Association of British Commuters
- Abbreviation: ABC
- Founded: 2 September 2016; 9 years ago
- Type: Limited company
- Registration no.: Company 10357443
- Legal status: Active
- Website: abcommuters.com

= Association of British Commuters =

The Association of British Commuters (ABC) is a UK passenger lobby group for people who commute. It was formed in September 2016 by a group of passengers, disaffected by Govia Thameslink Railway's service on the Southern routes of the Thameslink, Southern and Great Northern franchise, after months of delays, cancellations, overcrowded conditions, and strikes.

In 2016, lawyers for ABC launched legal action against the UK Department for Transport for decisions made by the government in their handling of Govia's train service. The Department for Transport refused to release documents relating to Southern's franchise agreement, including information about a remedial plan agreed with Govia in February 2016.

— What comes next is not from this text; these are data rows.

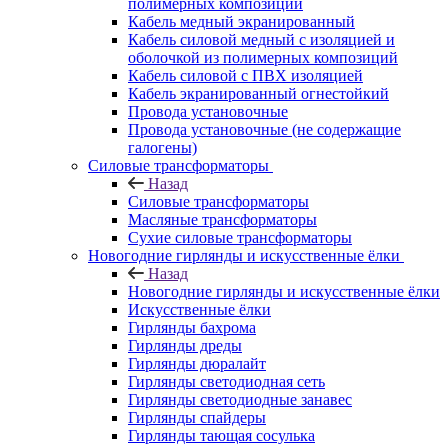
полимерных композиций
Кабель медный экранированный
Кабель силовой медный с изоляцией и
оболочкой из полимерных композиций
Кабель силовой с ПВХ изоляцией
Кабель экранированный огнестойкий
Провода установочные
Провода установочные (не содержащие
галогены)
Силовые трансформаторы
Назад
Силовые трансформаторы
Масляные трансформаторы
Сухие силовые трансформаторы
Новогодние гирлянды и искусственные ёлки
Назад
Новогодние гирлянды и искусственные ёлки
Искусственные ёлки
Гирлянды бахрома
Гирлянды дреды
Гирлянды дюралайт
Гирлянды светодиодная сеть
Гирлянды светодиодные занавес
Гирлянды спайдеры
Гирлянды тающая сосулька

Stephen Joseph, executive director of Campaign for Better Transport, believes that ABC represents "a new type of passenger lobby group organised by young professionals who are adept at using social media."

==History==
The Association of British Commuters was formed in September 2016 by a group of passengers, disaffected by Govia Thameslink Railway's service on the Southern routes of the Thameslink, Southern and Great Northern franchise, after months of delays, cancellations, overcrowded conditions, and strikes. It was formed by Summer Dean, a freelance photographer, Emily Yates, who works in journalism and public relations, and others.

Lawyers for the Association of British Commuters are launching a judicial review of decisions made by the UK Department for Transport and Govia into the government’s handling of the train service. ABC held a crowdfunding campaign in September and October 2016, raising over £26,000, donated by more than 1,300 people.

In December 2016 the association organised a large demonstration at Victoria Station in the face of continuing strikes on London Transport, demanding the resignation of Transport Secretary Chris Grayling who had blocked Sadiq Khan's proposal that Transport for London should be given control of the capital's suburban railways. They marched to the Department for Transport where they called on the Government to intervene in the dispute, and for an independent inquiry into what they described as the "collapse of Southern Rail".